Though Phil and Rita’s romance is essential to the plot, it is not, however, the only gauge of progress. Throughout the movie, the groundhog seems to function as Phil’s nonhuman doppelganger. Both are weathermen and they share the same name. Phil suspects a link but wrongly concludes that as long as Phil the groundhog sees his shadow, he will be doomed to relive February 2nd. (This initiates a tragicomic incident in which he kills himself and the groundhog.) But what we eventually come to realize is that it is not Phil the groundhog’s shadow that proves crucial, it is Phil the man’s. As long as Phil wakes up in the morning and sees his shadow, there will be for him more winter, more of the same. But if he awakes without a shadow, he will be given spring, new life.

What is Phil Connors’s “shadow”? It is his vices, his bad habits and sinful ways that detract from and diminish his God-given goodness. The equation of shadow with vice is apposite, since both are, in St. Augustine’s terms, a privation: Shadows are a privation of light, and evil and vice are a privation of the good. Significantly, when one of the townies hears Phil Connors’s name, he teases him with the admonition, “Watch out for your shadow there, pal!” And significantly, the townie’s name is Gus—short, of course, for Augustine.

I should add, though, that the movie is not perfect. Rita’s final “redemption” of Phil, for instance, results in their sleeping together the next morning. (Call it the incense that had to be thrown on the Hollywood fire.) Also, despite promising hints, Phil’s turn to God is underdeveloped and falls short of a full religious conversion.

Purifying the Ground

Nonetheless, Groundhog Day exemplifies genuine pro-gress, from the nadir of contemporary thought to the apex of classical philosophy, from depravity to virtue, from wretchedness to happiness. And perhaps more interestingly, the movie taps into a Christian symbol of which its makers were no doubt unaware.

February 2nd in the liturgical calendar is the Feast of the Purification of the Virgin Mary, the feast that commemorates the presentation of her Son in the Temple 40 days after his birth.
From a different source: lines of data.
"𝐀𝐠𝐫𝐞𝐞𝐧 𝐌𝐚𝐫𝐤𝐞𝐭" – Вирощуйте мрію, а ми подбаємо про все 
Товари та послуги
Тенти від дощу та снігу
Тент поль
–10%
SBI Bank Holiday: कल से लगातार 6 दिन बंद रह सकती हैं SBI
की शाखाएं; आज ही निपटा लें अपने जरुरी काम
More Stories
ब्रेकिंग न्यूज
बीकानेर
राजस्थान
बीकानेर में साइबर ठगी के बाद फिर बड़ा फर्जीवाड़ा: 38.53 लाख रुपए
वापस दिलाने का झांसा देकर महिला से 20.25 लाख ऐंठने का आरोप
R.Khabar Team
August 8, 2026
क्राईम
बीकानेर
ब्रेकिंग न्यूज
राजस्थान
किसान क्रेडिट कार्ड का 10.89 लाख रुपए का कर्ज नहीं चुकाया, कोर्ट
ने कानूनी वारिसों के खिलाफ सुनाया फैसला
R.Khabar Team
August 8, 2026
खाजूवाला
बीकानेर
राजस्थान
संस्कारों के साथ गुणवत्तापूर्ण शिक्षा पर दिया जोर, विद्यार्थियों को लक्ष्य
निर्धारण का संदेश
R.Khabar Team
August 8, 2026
It was on this occasion that the aged Simeon declared the infant Jesus a “light for the revelation of the gentiles.” Traditionally, candles are blessed on the feast, with a prayer that “just as visible fire dispels the shadows of the night, so may invisible fire, that is, the brightness of the Holy Spirit, free us from the blindness of every vice.”
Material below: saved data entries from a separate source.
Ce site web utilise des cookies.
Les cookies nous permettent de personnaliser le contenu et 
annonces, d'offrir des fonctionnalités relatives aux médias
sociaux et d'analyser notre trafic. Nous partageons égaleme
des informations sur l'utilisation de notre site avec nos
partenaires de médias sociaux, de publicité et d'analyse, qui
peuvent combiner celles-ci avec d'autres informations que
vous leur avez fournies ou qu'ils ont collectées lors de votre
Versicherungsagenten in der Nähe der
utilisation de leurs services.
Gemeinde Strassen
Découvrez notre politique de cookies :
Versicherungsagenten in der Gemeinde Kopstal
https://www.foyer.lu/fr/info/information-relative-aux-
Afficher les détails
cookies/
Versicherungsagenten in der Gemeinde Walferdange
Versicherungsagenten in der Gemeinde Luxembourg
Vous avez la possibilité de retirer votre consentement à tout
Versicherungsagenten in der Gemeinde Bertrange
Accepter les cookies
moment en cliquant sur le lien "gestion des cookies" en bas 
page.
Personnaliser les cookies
Simeon’s prophecy led to a folk belief that the weather of February 2nd had a prognostic value. If the sun shone for the greater part of the day, there would be 40 more days of winter, but if the skies were overcast, there would be an early spring. The badger was added later in Germany, but the Germans who emigrated to Pennsylvania could only find what native Americans in the area called a wojak, or woodchuck. Since the Indians considered the groundhog a wise animal, it seemed only natural to appoint him, as we learn in the movie, “Seer of Seers, Sage of Sages, Prognosticator of Prognosticators.”

The ground of Groundhog Day, in other words, is Catholic. And just as our secular celebration of the day unwittingly echoes a deeper truth about the Light revealed to the gentiles, so too does the movie unwittingly point the way back to that truth. And who knows, perhaps Rita, with her twelve years of Catholic school, knew this all along.

Michael P. Foley currently teaches in the Department of Theology at the University of Notre Dame. The New York Times article to which he refers is Alex Kuczynski’s “Groundhog Almighty,” December 7, 2003.